Todavía no estás en condiciones de recordarlo; pero yo sí sé que éramos muy amigos en nuestras últimas encarnaciones. En fin, lo importante ahora es que descanses y recuperes tus energías. No te preocupes: vamos a salvarte la pierna.

Pensé en la Rueda de la Existencia y en las palabras de las Escrituras budistas:

«La prosperidad del hombre generoso nunca falla, mientras que el mísero no encuentra alivio. Que el hombre poderoso se muestre generoso con el suplicante y que mire el largo camino de las vidas. Porque las riquezas giran como las ruedas de un carro y unas veces van a parar a unos y otras a otros. El mendigo de hoy es el príncipe de mañana, y el príncipe de hoy puede reencarnar en un mendigo.» Me resultaba evidente, incluso a mis siete años, que el lama encargado de guiarme era un hombre bueno y que sacaría a la luz mis mejores facultades.

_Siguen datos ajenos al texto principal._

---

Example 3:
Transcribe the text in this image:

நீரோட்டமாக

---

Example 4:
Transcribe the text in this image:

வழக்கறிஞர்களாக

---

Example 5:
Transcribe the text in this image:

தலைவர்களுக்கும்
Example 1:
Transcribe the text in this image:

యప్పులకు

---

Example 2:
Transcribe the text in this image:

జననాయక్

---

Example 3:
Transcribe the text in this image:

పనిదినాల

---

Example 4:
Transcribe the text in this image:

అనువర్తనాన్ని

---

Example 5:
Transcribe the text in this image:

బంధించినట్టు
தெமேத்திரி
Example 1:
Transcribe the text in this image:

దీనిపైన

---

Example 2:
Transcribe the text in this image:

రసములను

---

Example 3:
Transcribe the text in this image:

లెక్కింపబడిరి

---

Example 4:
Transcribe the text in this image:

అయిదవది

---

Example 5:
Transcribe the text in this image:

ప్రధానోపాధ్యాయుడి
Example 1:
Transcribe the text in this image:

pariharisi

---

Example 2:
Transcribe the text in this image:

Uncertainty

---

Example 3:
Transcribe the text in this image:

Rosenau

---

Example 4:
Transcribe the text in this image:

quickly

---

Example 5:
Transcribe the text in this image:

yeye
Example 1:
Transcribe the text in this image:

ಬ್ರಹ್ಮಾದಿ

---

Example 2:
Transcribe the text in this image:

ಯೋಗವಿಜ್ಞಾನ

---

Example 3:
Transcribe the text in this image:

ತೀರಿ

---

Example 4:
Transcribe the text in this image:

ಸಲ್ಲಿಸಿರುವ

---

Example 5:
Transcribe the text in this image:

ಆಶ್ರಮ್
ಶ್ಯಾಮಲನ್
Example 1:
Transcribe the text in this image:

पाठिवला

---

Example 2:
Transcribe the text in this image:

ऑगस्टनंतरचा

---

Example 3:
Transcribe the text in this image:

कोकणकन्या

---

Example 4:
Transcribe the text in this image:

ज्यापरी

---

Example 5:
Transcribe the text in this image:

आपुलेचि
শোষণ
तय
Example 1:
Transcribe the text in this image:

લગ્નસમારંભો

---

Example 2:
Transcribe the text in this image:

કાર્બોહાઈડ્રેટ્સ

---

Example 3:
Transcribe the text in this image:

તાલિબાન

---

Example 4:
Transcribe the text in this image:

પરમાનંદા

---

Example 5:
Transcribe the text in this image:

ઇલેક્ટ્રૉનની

Estaba claro que conocía muchísimo de mí, mucho más que yo mismo.

Sentía ya impaciencia por empezar mis estudios con él y decidí ser su mejor discípulo. Me daba cuenta de que existía una gran afinidad entre nosotros y me asombraba cómo el Destino me había llevado hasta él.

Volví la cabeza para mirar por la ventana. Me habían colocado los almohadones sobre una mesa para que pudiera mirar hacia afuera. Me resultaba muy extraño no estar tendido en el suelo, si no a más de un metro de él. Mi infantil imaginación me comparaba a un pájaro en un árbol. Desde allí se veía mucho. A lo lejos, por encima de los tejados más bajos, distinguía la ciudad de Lhasa extendida al sol. Unas casitas disminuidas por la distancia, con sus colores tan delicados; las aguas tortuosas del río Kyi, que fluían por el valle encajonadas entre masas de hierba de un verde intensísimo…

Cerraban el horizonte unas montañas amoratadas rematadas por una franja de reluciente nieve. Las estribaciones más próximas estaban salpicadas por los monasterios de dorados tejados. A la izquierda se elevaba el Potala con su inmensa masa de edificios que formaba como una pequeña montaña. Un poco a nuestra derecha, el bosquecillo de donde emergían templos y colegios. Allí vivía el Oráculo del Estado del Tíbet, personaje muy importante cuya sola tarea consistía en poner en contacto el mundo material con el inmaterial. Abajo, en el patio que se dominaba desde mi ventana, paseaban monjes de todas las categorías. Algunos llevaban unos hábitos de color castaño oscuro: eran los monjes-obreros. Un pequeño grupo de muchachos iban vestidos de blanco: eran monjes estudiantes que habían llegado de una lejana lamasería. Pero también había monjes de rangos más elevados, vestidos con túnicas de rojo vivo o moradas. Estos últimos llevaban a veces estolas doradas para indicar que pertenecían también a la Alta Administración. Algunos llegaban montados en caballos. Los seglares montaban en animales de color, mientras que los sacerdotes sólo podían utilizar los blancos. Todo esto me sacaba de mi problema inmediato, que era ponerme bien y poder andar de nuevo.

A los tres días decidieron que me levantara y procurase andar. Me dolía aún muchísimo la pierna. La tenía muy hinchada y me perjudicaban mucho las escamas de orín que no habían conseguido quitarme. Tuvieron que hacerme unas muletas y con ellas avanzaba dificultosamente. Parecía un pájaro herido. En todo el cuerpo seguían molestándome las quemaduras y ampollas, pero el intenso dolor de la pierna le quitaba importancia a todo lo de más. Me era imposible sentarme. Tenía que echarme del lado derecho o de cara. Naturalmente, no podía asistir a los servicios religiosos ni a las clases, de modo que mi Guía, el lama Mingyar Dondup, me enseñaba todo el tiempo. Estaba muy satisfecho de lo mucho que yo había aprendido en tan pocos años y me dijo…

– Pero ten en cuenta que gran parte de estos conocimientos los recuerdas inconscientemente de tu última encarnación.